Restating every entry exactly is the whole task.

━━━━

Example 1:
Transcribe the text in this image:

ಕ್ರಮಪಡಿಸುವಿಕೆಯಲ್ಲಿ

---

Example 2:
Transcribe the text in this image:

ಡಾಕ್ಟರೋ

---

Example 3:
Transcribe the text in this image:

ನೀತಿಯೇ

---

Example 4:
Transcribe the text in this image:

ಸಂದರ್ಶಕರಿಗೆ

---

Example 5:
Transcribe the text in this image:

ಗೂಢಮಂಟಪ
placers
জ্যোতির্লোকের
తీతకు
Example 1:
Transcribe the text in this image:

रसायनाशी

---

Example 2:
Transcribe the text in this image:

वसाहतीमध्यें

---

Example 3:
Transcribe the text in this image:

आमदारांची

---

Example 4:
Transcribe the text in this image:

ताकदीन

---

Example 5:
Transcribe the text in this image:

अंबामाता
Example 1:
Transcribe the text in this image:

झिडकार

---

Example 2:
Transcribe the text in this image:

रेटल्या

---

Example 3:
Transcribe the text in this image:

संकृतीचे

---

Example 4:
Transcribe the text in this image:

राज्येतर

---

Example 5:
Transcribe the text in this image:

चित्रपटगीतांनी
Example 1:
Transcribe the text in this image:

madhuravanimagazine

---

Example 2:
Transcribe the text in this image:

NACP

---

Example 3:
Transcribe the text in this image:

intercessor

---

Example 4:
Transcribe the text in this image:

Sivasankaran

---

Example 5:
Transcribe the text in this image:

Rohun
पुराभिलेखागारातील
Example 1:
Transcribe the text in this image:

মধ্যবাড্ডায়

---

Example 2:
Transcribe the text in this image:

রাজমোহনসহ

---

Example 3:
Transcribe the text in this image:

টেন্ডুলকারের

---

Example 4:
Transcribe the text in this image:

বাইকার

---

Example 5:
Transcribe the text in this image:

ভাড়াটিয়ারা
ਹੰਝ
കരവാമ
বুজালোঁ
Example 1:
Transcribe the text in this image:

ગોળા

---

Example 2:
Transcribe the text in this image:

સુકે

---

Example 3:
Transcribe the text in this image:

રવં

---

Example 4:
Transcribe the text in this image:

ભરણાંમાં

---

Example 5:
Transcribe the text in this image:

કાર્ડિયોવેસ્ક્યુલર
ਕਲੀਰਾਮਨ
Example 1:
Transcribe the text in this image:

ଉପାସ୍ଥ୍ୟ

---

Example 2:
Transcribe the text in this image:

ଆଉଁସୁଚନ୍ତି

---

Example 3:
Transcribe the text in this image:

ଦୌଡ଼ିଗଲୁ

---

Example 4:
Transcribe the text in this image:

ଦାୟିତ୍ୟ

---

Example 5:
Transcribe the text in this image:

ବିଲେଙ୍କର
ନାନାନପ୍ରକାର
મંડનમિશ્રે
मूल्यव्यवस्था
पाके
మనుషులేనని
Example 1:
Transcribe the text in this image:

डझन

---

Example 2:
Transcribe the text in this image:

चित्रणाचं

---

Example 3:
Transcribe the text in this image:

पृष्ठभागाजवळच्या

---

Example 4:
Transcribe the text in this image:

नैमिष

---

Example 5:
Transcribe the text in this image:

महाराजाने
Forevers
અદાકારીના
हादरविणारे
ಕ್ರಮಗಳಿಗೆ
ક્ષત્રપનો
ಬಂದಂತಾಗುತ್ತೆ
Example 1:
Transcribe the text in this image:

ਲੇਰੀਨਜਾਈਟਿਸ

━━━━

_Solved exercise_
Example 1:
Transcribe the text in this image:

ಕ್ರಮಪಡಿಸುವಿಕೆಯಲ್ಲಿ

---

Example 2:
Transcribe the text in this image:

ಡಾಕ್ಟರೋ

---

Example 3:
Transcribe the text in this image:

ನೀತಿಯೇ

---

Example 4:
Transcribe the text in this image:

ಸಂದರ್ಶಕರಿಗೆ

---

Example 5:
Transcribe the text in this image:

ಗೂಢಮಂಟಪ
placers
জ্যোতির্লোকের
తీతకు
Example 1:
Transcribe the text in this image:

रसायनाशी

---

Example 2:
Transcribe the text in this image:

वसाहतीमध्यें

---

Example 3:
Transcribe the text in this image:

आमदारांची

---

Example 4:
Transcribe the text in this image:

ताकदीन

---

Example 5:
Transcribe the text in this image:

अंबामाता
Example 1:
Transcribe the text in this image:

झिडकार

---

Example 2:
Transcribe the text in this image:

रेटल्या

---

Example 3:
Transcribe the text in this image:

संकृतीचे

---

Example 4:
Transcribe the text in this image:

राज्येतर

---

Example 5:
Transcribe the text in this image:

चित्रपटगीतांनी
Example 1:
Transcribe the text in this image:

madhuravanimagazine

---

Example 2:
Transcribe the text in this image:

NACP

---

Example 3:
Transcribe the text in this image:

intercessor

---

Example 4:
Transcribe the text in this image:

Sivasankaran

---

Example 5:
Transcribe the text in this image:

Rohun
पुराभिलेखागारातील
Example 1:
Transcribe the text in this image:

মধ্যবাড্ডায়

---

Example 2:
Transcribe the text in this image:

রাজমোহনসহ

---

Example 3:
Transcribe the text in this image:

টেন্ডুলকারের

---

Example 4:
Transcribe the text in this image:

বাইকার

---

Example 5:
Transcribe the text in this image:

ভাড়াটিয়ারা
ਹੰਝ
കരവാമ
বুজালোঁ
Example 1:
Transcribe the text in this image:

ગોળા

---

Example 2:
Transcribe the text in this image:

સુકે

---

Example 3:
Transcribe the text in this image:

રવં

---

Example 4:
Transcribe the text in this image:

ભરણાંમાં

---

Example 5:
Transcribe the text in this image:

કાર્ડિયોવેસ્ક્યુલર
ਕਲੀਰਾਮਨ
Example 1:
Transcribe the text in this image:

ଉପାସ୍ଥ୍ୟ

---

Example 2:
Transcribe the text in this image:

ଆଉଁସୁଚନ୍ତି

---

Example 3:
Transcribe the text in this image:

ଦୌଡ଼ିଗଲୁ

---

Example 4:
Transcribe the text in this image:

ଦାୟିତ୍ୟ

---

Example 5:
Transcribe the text in this image:

ବିଲେଙ୍କର
ନାନାନପ୍ରକାର
મંડનમિશ્રે
मूल्यव्यवस्था
पाके
మనుషులేనని
Example 1:
Transcribe the text in this image:

डझन

---

Example 2:
Transcribe the text in this image:

चित्रणाचं

---

Example 3:
Transcribe the text in this image:

पृष्ठभागाजवळच्या

---

Example 4:
Transcribe the text in this image:

नैमिष

---

Example 5:
Transcribe the text in this image:

महाराजाने
Forevers
અદાકારીના
हादरविणारे
ಕ್ರಮಗಳಿಗೆ
ક્ષત્રપનો
ಬಂದಂತಾಗುತ್ತೆ
Example 1:
Transcribe the text in this image:

ਲੇਰੀਨਜਾਈਟਿਸ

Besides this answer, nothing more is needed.